Meta-analysis was done based on published studies reporting the evaluation of TVB-N content of meat products based on HSI system (400–1000 nm). The articles with experimental study design (original research), searching on meat and seafood, HSI system (400–1000 nm), TVB-N content (based on regression) and English language were considered as eligible article to review. On the other hands the letters, conference abstracts, patients and review articles as well as the researches classified the meat samples based on TVB-N content were excluded. Thus, eight articles (26 case studies: some articles had compared the two or more algorithms) were selected. A comprehensive literature search was carried out between 20 December 2019 to 20 January 2020 on google scholar databases. The following search terms were applied as keywords and Boolean operator: “hyperspectral imaging” + meat, TVB-N + “hyperspectral imaging”. The search was limited to English language articles. The meta-analysis was carried out based on descriptive analysis (one-way ANalysis Of VAriance (ANOVA)) and comparative analysis (frequency data). Statistical analysis was performed using the Minitab 17.1.0 (Minitab Inc. PA, USA)46. The further details were provided in supplementary materials (Supplementary Fig S1 and Supplementary Table S1).

Statement

All experiments and methods were performed in accordance the approved guidelines of the Shiraz University. All experimental protocols were approved by the Ethics Committee of Shiraz University of Medical Sciences and all experiments were conducted in accordance with the approved guidelines of Iran Veterinary Organization.

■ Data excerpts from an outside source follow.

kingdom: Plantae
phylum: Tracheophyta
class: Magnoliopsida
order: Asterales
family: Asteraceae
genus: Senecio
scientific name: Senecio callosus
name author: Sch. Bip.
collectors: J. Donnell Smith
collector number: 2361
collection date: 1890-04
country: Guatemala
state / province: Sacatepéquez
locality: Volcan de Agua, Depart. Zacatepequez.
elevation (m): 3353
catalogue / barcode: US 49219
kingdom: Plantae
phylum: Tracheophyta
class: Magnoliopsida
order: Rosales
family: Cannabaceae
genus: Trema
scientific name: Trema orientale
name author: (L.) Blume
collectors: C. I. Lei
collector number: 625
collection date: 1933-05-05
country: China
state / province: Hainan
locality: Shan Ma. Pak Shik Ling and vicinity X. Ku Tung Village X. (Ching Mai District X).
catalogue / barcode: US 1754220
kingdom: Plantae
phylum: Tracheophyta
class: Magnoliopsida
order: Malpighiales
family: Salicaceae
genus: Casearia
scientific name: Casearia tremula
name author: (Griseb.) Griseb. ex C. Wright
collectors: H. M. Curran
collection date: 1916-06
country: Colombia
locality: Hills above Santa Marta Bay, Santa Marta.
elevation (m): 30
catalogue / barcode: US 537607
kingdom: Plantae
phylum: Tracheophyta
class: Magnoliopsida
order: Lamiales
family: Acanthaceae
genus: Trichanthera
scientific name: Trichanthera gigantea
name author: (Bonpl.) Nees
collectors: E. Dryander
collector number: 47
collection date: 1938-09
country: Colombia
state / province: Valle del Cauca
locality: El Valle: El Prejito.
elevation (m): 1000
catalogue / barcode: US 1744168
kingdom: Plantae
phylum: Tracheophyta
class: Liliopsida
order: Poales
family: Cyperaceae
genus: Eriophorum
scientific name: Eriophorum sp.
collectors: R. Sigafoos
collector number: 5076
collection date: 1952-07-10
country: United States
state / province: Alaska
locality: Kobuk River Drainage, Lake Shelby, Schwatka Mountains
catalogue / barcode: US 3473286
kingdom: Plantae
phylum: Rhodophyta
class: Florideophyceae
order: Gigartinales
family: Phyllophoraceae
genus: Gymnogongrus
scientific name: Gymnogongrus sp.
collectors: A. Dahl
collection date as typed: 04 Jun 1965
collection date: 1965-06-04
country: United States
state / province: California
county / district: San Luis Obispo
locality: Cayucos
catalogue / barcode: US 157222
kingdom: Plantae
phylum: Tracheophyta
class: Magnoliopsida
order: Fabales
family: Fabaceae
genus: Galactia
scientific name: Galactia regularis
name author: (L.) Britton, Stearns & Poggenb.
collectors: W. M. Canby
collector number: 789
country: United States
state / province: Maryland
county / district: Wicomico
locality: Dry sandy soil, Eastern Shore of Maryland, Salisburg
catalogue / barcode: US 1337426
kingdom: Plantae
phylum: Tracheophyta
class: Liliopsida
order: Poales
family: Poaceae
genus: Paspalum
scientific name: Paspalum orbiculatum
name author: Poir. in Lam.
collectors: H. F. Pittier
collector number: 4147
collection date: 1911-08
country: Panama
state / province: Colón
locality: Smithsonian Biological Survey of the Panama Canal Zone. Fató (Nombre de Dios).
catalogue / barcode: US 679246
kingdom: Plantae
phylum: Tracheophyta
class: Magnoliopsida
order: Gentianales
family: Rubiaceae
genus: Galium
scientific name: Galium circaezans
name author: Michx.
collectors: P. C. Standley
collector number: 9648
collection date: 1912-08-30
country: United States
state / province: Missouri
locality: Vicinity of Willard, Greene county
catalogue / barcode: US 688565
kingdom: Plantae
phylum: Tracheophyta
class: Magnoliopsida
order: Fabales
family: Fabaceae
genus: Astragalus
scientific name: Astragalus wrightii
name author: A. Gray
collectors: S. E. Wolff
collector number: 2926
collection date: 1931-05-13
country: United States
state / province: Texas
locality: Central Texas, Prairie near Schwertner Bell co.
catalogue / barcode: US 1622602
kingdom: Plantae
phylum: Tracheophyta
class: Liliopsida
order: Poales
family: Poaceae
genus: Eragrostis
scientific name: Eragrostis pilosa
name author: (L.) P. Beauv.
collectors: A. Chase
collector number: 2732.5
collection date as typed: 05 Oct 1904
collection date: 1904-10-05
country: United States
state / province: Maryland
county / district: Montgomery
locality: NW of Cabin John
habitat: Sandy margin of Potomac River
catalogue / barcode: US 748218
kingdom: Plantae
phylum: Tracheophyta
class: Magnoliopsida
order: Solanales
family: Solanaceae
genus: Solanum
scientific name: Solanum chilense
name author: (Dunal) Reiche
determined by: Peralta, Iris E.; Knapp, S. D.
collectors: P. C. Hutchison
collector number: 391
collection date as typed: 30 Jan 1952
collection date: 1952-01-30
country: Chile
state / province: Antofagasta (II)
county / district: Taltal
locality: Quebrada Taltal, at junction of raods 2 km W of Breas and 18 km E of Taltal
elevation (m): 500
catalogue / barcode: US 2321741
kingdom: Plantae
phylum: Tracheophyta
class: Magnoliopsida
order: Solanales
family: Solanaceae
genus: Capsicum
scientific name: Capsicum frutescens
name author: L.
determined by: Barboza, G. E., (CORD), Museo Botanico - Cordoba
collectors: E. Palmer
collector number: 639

The methods were carried out in accordance with the approved guidelines of the University of Sydney Ethics Committee. All experimental protocols were approved by the University of Sydney Ethics Committee.

Ethical approval

This article does not contain any studies with human participants performed by any of the authors.

Conclusions

In several previous works, the potential of various deep learning algorithms to classify of seafood and meat products in two freshness grades (fresh and stale) was investigated. The results demonstrated that the hyperspectral imaging system coupled with the deep learning method had great potential for classifying of freshness quality of meat products with a total classification accuracy of more than 90%. However, sometimes the evaluation of freshness index based on numerical output and in a regression, framework is helpful for better decision making and management. As a result, the present study is the first time that a deep learning algorithm was applied to predict a freshness indicator in regression framework. In the calibration set, the PLSR and LS-SVM models showed better performance than the LDNN algorithm. However, in the prediction set, the findings of this study demonstrate that the combination of linear deep learning neural network and the hyperspectral system gave reasonable accuracy for the prediction of TVB-N content in fish fillets (R2P = 0.853; RMSEP = 3.159 and RDP = 3.001). Based on the meta-analysis, the results of established prediction system were comparable with the hyperspectral imaging system based on the traditional chemometric analysis. In order to make the DLNN model with higher accuracy and ability, a large amount of data to train the system is necessary. it is the most important challenge for evaluating food product quality based on a deep-learning algorithm and experimental data. Therefore, there is still much work to be done and the results obtained by the SPA-LDNN method would encourage more research efforts on using deep learning as a novel chemometric method for evaluating the freshness quality of food products. Establishing a comprehensive database for a certain fish freshness index, the extraction of modeling features (e.g., optimal wavebands) based on a deep-learning method and the use of other deep-learning algorithms and compare their performance, are some suggested solutions to enhance the accuracy of a hyperspectral system coupled with deep learning algorithms.